**REQUIREMENT**
Arrange everything from the line containing "pose: elev=323.0 azim=70.8" down to the end of the records as a numbered list, both ends included, with blank lines and pictures left out.

**INPUT**
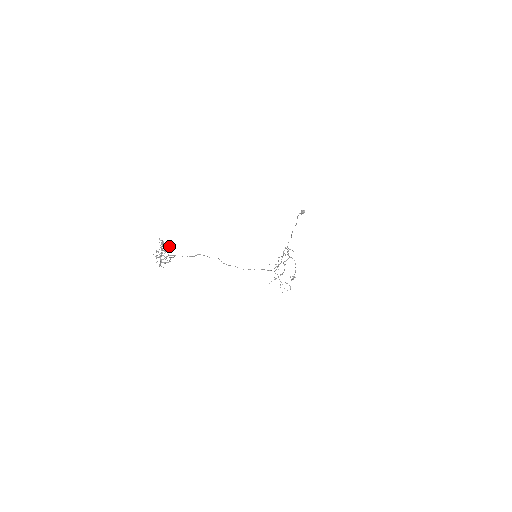
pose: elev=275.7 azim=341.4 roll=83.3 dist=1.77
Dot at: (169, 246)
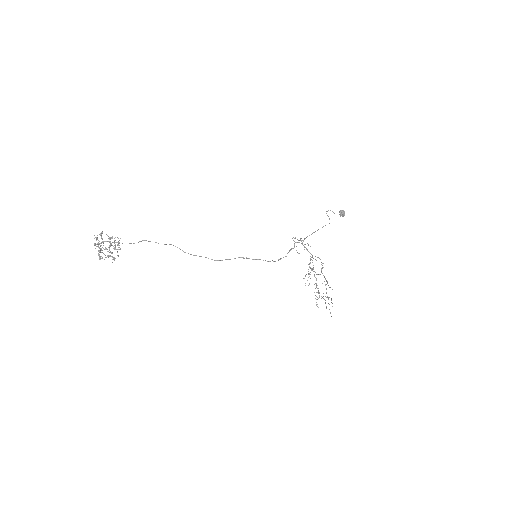
Dot at: occluded
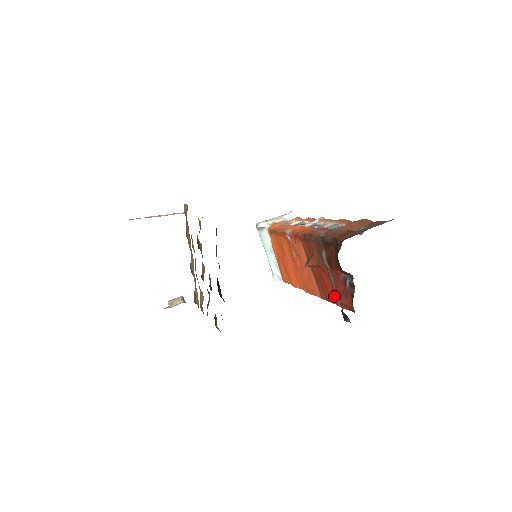
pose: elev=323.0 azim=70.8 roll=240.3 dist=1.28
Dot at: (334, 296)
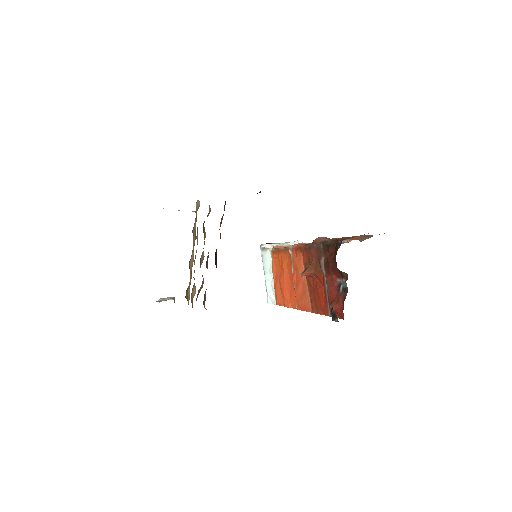
Dot at: (325, 306)
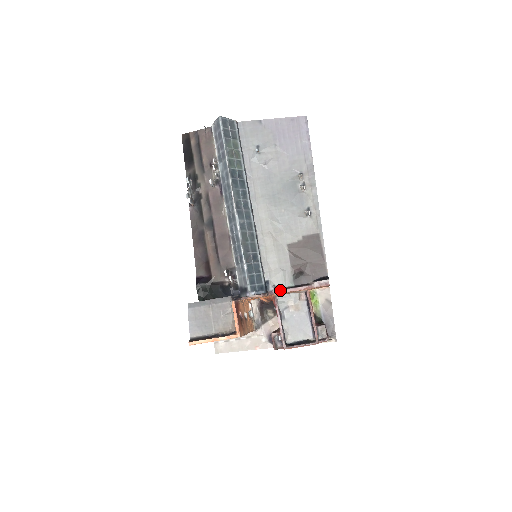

**IN RESPONSE**
1. pose: elev=323.0 azim=70.8 roll=240.3 dist=1.28
2. Dot at: (334, 296)
3. Dot at: (325, 306)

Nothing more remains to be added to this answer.